Anyway, I found that, unlike what I experienced with ulnar nerve subluxation, simple movement or light-to-moderate loads do not provoke snapping, even within full-ROM. To illustrate: overhead triceps extensions with a light dumbbell causes nothing and chest-to-floor pushups cause a light snapping sensation, while one-arm pushup negatives – the best I can do – result in an extreme snap that feels like my medial triceps is going to rip out of my arm. I’m afraid of what damage can be done by these “max-effort” attempts.
It appears that, in my case, the severity of snapping triceps syndrome is load-dependent. Heavier load = heavier snapping. One possible hypothesis is that the medial triceps can activate enough to maintain the tension necessary only with light-enough loads – heavier loads may result the medial triceps to “fail” in a sense, allowing it to go lax and slide over the medial epicondyle and then snap back into position.

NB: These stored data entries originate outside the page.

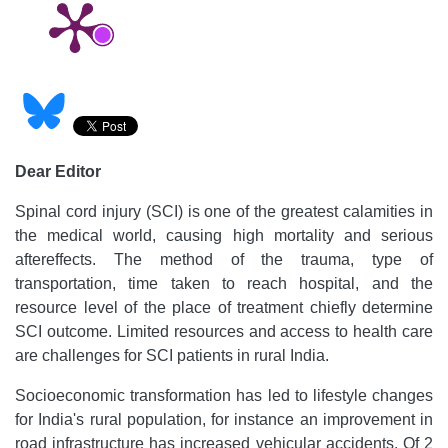
Dear Editor
Spinal cord injury (SCI) is one of the greatest calamities in
the medical world, causing high mortality and serious
aftereffects. The method of the trauma, type of
transportation, time taken to reach hospital, and the
resource level of the place of treatment chiefly determine
SCI outcome. Limited resources and access to health care
are challenges for SCI patients in rural India.
Socioeconomic transformation has led to lifestyle changes
for India's rural population, for instance an improvement in
road infrastructure has increased vehicular accidents. Of 2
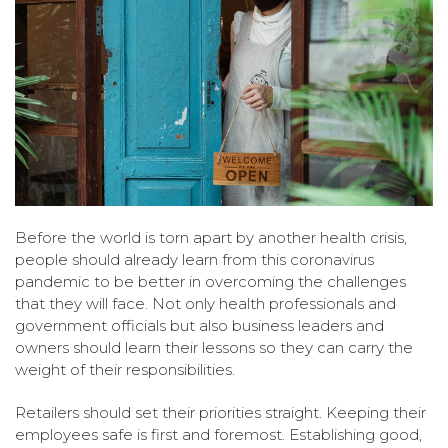
Before the world is torn apart by another health crisis,
people should already learn from this coronavirus
pandemic to be better in overcoming the challenges
that they will face. Not only health professionals and
government officials but also business leaders and
owners should learn their lessons so they can carry the
weight of their responsibilities.
Retailers should set their priorities straight. Keeping their
employees safe is first and foremost. Establishing good,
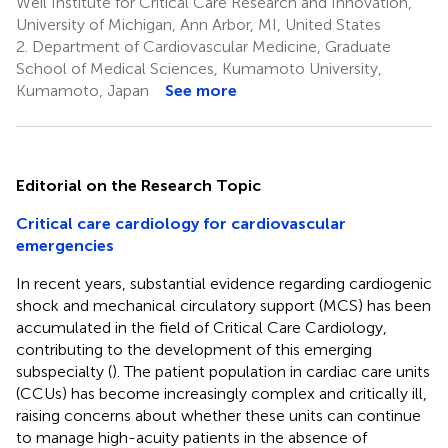
Weil Institute for Critical Care Research and Innovation,
University of Michigan, Ann Arbor, MI, United States
2.
Department of Cardiovascular Medicine, Graduate
School of Medical Sciences, Kumamoto University,
Kumamoto, Japan
See more
Editorial on the Research Topic
Critical care cardiology for cardiovascular
emergencies
In recent years, substantial evidence regarding cardiogenic
shock and mechanical circulatory support (MCS) has been
accumulated in the field of Critical Care Cardiology,
contributing to the development of this emerging
subspecialty (
). The patient population in cardiac care units
(CCUs) has become increasingly complex and critically ill,
raising concerns about whether these units can continue
to manage high-acuity patients in the absence of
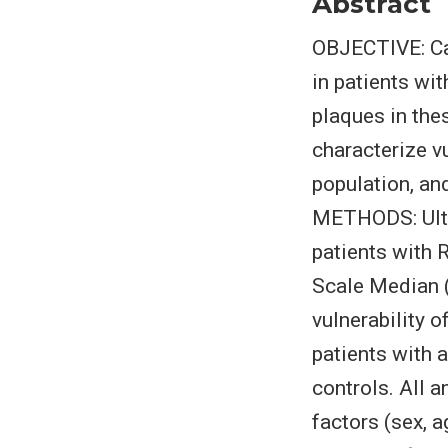
Abstract
OBJECTIVE: Car
in patients wit
plaques in the
characterize v
population, and
METHODS: Ultr
patients with 
Scale Median 
vulnerability 
patients with 
controls. All 
factors (sex, 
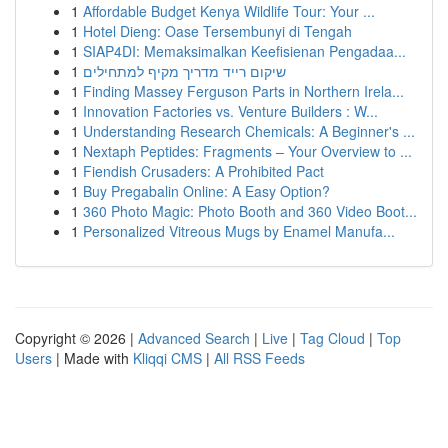
1
Affordable Budget Kenya Wildlife Tour: Your ...
1
Hotel Dieng: Oase Tersembunyi di Tengah
1
SIAP4DI: Memaksimalkan Keefisienan Pengadaa...
1
שיקום רייד מדריך מקיף למתחילים
1
Finding Massey Ferguson Parts in Northern Irela...
1
Innovation Factories vs. Venture Builders : W...
1
Understanding Research Chemicals: A Beginner's ...
1
Nextaph Peptides: Fragments – Your Overview to ...
1
Fiendish Crusaders: A Prohibited Pact
1
Buy Pregabalin Online: A Easy Option?
1
360 Photo Magic: Photo Booth and 360 Video Boot...
1
Personalized Vitreous Mugs by Enamel Manufa...
Copyright © 2026 |
Advanced Search
|
Live
|
Tag Cloud
|
Top
Users
| Made with
Kliqqi CMS
|
All RSS Feeds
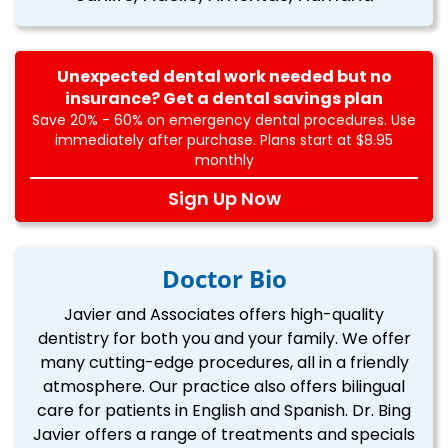
Unexpected dental work needed but no
insurance? Get a dental savings plan
Save 20% - 60% on emergency dental procedures. Use
immediately after purchase. Plans start at $8.95
monthly
Sign Up Now
Doctor Bio
Javier and Associates offers high-quality
dentistry for both you and your family. We offer
many cutting-edge procedures, all in a friendly
atmosphere. Our practice also offers bilingual
care for patients in English and Spanish. Dr. Bing
Javier offers a range of treatments and specials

Oddly enough, there is evidence that does NOT support my hypothesis, as it’s been seen that muscle activation in the medial triceps head is the same between those WITH snapping triceps and those WITHOUT it (Boon AJ, et. al). This observation doesn’t totally discount the possibility of a “passive” cause to these conditions, versus a structural anomaly.

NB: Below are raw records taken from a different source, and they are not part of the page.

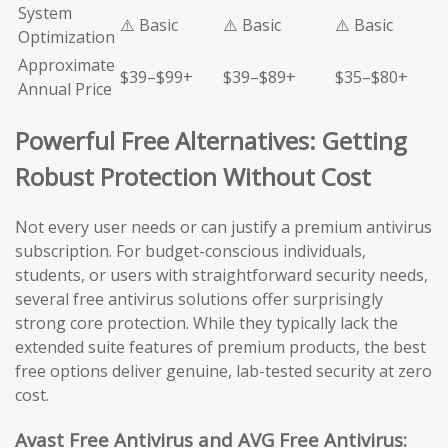
System
⚠️ Basic
⚠️ Basic
⚠️ Basic
Optimization
Approximate
$39–$99+
$39–$89+
$35–$80+
Annual Price
Powerful Free Alternatives: Getting
Robust Protection Without Cost
Not every user needs or can justify a premium antivirus
subscription. For budget-conscious individuals,
students, or users with straightforward security needs,
several free antivirus solutions offer surprisingly
strong core protection. While they typically lack the
extended suite features of premium products, the best
free options deliver genuine, lab-tested security at zero
cost.
Avast Free Antivirus and AVG Free Antivirus:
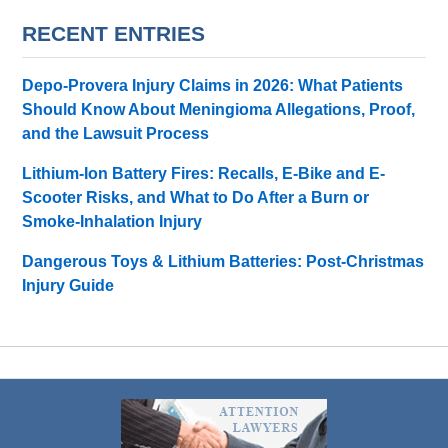
RECENT ENTRIES
Depo-Provera Injury Claims in 2026: What Patients
Should Know About Meningioma Allegations, Proof,
and the Lawsuit Process
Lithium-Ion Battery Fires: Recalls, E-Bike and E-
Scooter Risks, and What to Do After a Burn or
Smoke-Inhalation Injury
Dangerous Toys & Lithium Batteries: Post-Christmas
Injury Guide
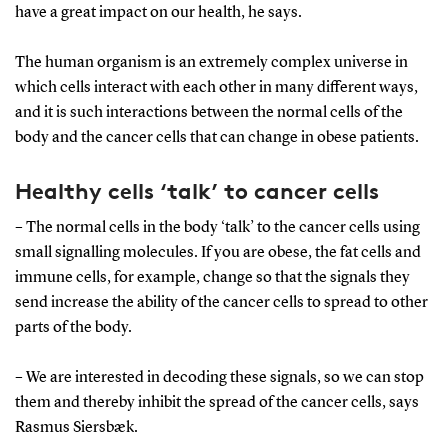
have a great impact on our health, he says.
The human organism is an extremely complex universe in
which cells interact with each other in many different ways,
and it is such interactions between the normal cells of the
body and the cancer cells that can change in obese patients.
Healthy cells ‘talk’ to cancer cells
– The normal cells in the body ‘talk’ to the cancer cells using
small signalling molecules. If you are obese, the fat cells and
immune cells, for example, change so that the signals they
send increase the ability of the cancer cells to spread to other
parts of the body.
– We are interested in decoding these signals, so we can stop
them and thereby inhibit the spread of the cancer cells, says
Rasmus Siersbæk.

Fortunately, concentric movements don’t seem to be an issue with these conditions. Knocking out your opponent’s teeth may become the best alternative to bench pressing as a “vertical pushing” exercise for those with affected elbows.
1. Childress HM. “Recurrent ulnar-nerve dislocation at the elbow.” Clinical Orthopaedics and Related Research. 108 (1975): 168-173. Web.
2. Okamoto M, et. al. “Morphology and dynamics of the ulnar nerve in the cubital tunnel. Observation by ultrasonography.” Journal of Hand Surgery. 25.1 (2000): 85-89. Web.
3. Spinner RJ, et. al. “Unrecognized dislocation of the medial portion of the triceps: another cause of failed ulnar nerve transposition.” Journal of Neurosurgery. 92.1 (2000): 92-97. Web.
4. Richard JM, et. al. “Management of Subluxating Ulnar Nerve at the Elbow.” Healio Orthopedics. 33.9 (2010). Web.
5. Boon AJ, et. al. “Muscle activation patterns in snapping triceps syndrome.” Archives of Physical Medicine and Rehabilitation. 88.2 (2007): 239-242. Web.